カボチャがぶら下がっている。「天空栽培」とも「空中栽培」とも呼んでいるが、仲間達特有の栽培手法である。地表面を離れた、数メートル上空の空気中で栽培を行うことで、当地特有の地形によるものかも知れない。現場はいわゆる棚田地帯で、北向きの下り勾配となった崖地状の耕地である。従って、日照・通風共に余り芳しく無く、必然的に工夫を要求されたものと思える。具体的には竹組で地上数メートル上に耕地状の棚を組み栽培物を登らせて日当たり良く栽培する事である。当然ながらツル性の栽培物となってくる。

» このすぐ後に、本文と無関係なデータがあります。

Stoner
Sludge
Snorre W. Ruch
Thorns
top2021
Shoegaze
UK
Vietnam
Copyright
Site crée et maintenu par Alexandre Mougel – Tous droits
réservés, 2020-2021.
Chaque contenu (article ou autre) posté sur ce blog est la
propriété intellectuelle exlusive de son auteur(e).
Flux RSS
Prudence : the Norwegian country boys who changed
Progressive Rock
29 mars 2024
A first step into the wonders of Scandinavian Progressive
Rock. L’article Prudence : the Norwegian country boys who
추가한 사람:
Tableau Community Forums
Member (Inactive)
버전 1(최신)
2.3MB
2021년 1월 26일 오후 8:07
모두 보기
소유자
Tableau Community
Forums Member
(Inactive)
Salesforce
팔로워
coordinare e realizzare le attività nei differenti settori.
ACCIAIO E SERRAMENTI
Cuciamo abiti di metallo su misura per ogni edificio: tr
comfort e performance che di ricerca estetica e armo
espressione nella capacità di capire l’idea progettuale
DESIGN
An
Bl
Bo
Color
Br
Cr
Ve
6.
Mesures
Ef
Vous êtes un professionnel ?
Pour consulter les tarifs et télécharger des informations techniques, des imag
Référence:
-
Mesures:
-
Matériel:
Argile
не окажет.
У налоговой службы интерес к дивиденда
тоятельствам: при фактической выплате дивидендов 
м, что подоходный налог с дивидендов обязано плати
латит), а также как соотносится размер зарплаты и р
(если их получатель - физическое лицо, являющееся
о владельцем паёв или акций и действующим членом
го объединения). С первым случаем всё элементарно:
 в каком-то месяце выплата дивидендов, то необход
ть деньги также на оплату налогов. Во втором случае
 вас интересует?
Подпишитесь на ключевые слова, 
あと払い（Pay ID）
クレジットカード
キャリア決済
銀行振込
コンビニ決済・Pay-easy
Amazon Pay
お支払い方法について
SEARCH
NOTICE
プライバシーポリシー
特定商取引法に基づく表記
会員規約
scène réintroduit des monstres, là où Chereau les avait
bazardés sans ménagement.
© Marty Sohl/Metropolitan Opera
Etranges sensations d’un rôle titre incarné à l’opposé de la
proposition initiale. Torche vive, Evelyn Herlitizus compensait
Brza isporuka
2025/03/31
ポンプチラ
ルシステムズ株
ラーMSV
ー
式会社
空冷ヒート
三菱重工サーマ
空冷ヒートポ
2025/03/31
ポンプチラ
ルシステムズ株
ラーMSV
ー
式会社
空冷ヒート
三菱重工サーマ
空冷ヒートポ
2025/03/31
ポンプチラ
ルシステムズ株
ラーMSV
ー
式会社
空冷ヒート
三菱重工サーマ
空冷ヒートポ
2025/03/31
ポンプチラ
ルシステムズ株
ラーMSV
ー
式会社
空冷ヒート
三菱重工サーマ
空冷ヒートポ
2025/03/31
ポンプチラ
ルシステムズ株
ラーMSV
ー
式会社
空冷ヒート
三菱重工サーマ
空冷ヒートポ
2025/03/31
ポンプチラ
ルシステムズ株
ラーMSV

今時分だと、カボチャやハヤトウリ等がその栽培物であろうか。今回はカボチャの「空中栽培」をご紹介しようかと思う。丸々とした栗カボチャが見事な景観でぶら下がっている。画像でご覧戴いた方が早いかと思うが、綺麗なカボチャでしょう。空中栽培の特徴は、栽培物が綺麗な状態で発育することで、地上栽培に比べ艶や色合いが優れているようだ。日照が十分なのと土まみれとならない事が有効に働いているのでは無いかと思っている。仲間達にそんな思惑は無いかと思うが、商品価値も高まるというもの。
無論マイナス面もあって、竹組の耕地を作り上げるのにそれなりの手間暇を要し、数年しか耐用出来ない強度にも悩まされる。早い話、数年おきに棚を作り替えねば為らないのだ。個々人にもよるが、2~3年持ってくれたら良い方だろう。それと栽培物が限定されてくるのは、条件下、やむを得ないかと。
仲間達の大半が取り組んでるようで、彼方此方に竹棚が設えてある。そもそもは師匠のカボチャ栽培が発端だった模様だが、各位が創意工夫して各種の形態を作り上げたようだ。画像の棚は、地上から斜めに登る形態をしており、カボチャが容易に空中へと誘われるようだ。カボチャに優しい耕地であろう。棚の下に潜り込んだら、何個ものカボチャがぶら下がっていた。
子狸の場合、耕地の都合もあってカボチャ栽培は行っていない。数年前までは地表面での栽培を行っていたが、やはりカボチャの表面に傷や色むら等が付きやすく、見た目が悪かった。それでも地表栽培に拘ったのは、やはり工作物の設置に多大な時間を要するのと、適した栽培物が限定されてくるのに悩んだからだ。カボチャ等のシーズンが終わると、竹組みの耕地は暇となり、棚下での栽培は別の意味で限定されてくる。プラスマイナスを考慮した結果、従来式の地表面栽培を継続した次第。
まあ栽培手法は各人各様、それぞれが工夫すれば良いことだ。地表面栽培も良し、空中栽培も良し、置かれた地形上の条件をうまく活用すべきでしょうね。